Dataset entries
########

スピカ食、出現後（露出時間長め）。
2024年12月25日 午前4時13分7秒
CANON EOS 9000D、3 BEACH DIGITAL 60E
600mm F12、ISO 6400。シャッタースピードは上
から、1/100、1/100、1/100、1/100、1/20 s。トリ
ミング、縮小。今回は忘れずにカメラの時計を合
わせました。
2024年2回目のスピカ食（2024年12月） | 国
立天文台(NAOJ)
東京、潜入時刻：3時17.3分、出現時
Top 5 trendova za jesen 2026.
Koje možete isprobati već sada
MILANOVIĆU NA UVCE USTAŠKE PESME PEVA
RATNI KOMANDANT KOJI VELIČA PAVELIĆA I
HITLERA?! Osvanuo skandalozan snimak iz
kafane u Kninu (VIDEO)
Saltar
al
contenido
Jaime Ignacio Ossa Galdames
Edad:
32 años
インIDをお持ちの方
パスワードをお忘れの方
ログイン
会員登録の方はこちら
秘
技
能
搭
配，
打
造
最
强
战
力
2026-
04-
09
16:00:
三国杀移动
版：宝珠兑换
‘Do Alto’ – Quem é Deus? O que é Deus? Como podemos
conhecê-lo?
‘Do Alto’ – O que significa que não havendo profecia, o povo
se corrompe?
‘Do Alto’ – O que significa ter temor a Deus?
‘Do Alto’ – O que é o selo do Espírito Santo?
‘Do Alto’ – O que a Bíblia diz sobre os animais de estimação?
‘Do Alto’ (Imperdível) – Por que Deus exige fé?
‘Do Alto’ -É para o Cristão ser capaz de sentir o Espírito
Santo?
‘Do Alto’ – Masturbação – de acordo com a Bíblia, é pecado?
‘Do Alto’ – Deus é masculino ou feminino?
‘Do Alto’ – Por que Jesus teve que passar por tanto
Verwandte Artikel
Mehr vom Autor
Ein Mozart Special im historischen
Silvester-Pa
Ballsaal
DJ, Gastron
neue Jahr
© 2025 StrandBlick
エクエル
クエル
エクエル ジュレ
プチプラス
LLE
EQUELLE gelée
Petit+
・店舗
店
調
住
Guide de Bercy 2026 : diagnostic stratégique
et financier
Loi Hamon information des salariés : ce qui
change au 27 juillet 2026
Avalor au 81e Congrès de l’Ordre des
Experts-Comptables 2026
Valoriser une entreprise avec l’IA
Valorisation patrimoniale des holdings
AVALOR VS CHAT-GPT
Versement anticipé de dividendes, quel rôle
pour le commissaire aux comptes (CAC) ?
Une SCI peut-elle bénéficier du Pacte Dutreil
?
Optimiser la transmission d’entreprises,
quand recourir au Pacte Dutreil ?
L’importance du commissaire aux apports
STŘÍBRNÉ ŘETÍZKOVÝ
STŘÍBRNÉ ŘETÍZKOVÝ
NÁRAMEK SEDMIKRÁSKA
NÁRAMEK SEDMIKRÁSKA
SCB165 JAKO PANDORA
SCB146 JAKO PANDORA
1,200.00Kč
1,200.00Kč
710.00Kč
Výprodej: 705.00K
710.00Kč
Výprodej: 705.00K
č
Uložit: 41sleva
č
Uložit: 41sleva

########

■ **Task objective**
Starting at the beginning of the records and stopping after the line containing "Koje možete isprobati već sada", rewrite those lines with "スピカ食" swapped for "スピカ掩蔽" and nothing else altered.

■ **Solution**
スピカ掩蔽、出現後（露出時間長め）。
2024年12月25日 午前4時13分7秒
CANON EOS 9000D、3 BEACH DIGITAL 60E
600mm F12、ISO 6400。シャッタースピードは上
から、1/100、1/100、1/100、1/100、1/20 s。トリ
ミング、縮小。今回は忘れずにカメラの時計を合
わせました。
2024年2回目のスピカ掩蔽（2024年12月） | 国
立天文台(NAOJ)
東京、潜入時刻：3時17.3分、出現時
Top 5 trendova za jesen 2026.
Koje možete isprobati već sada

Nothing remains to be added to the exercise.